A faithful retyping of every entry below is wanted, with images left out.

** Opening EXTRACTED RECORDS block **

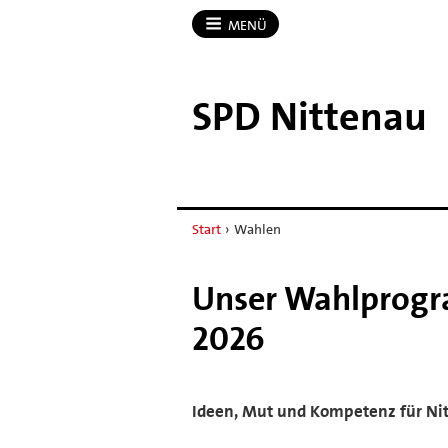
MENÜ
SPD Nittenau
Start
›
Wahlen
Unser Wahlprog
2026
Ideen, Mut und Kompetenz für Ni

** Closing EXTRACTED RECORDS block **

**WRITTEN SOLUTION**
MENÜ
SPD Nittenau
Start
›
Wahlen
Unser Wahlprog
2026
Ideen, Mut und Kompetenz für Ni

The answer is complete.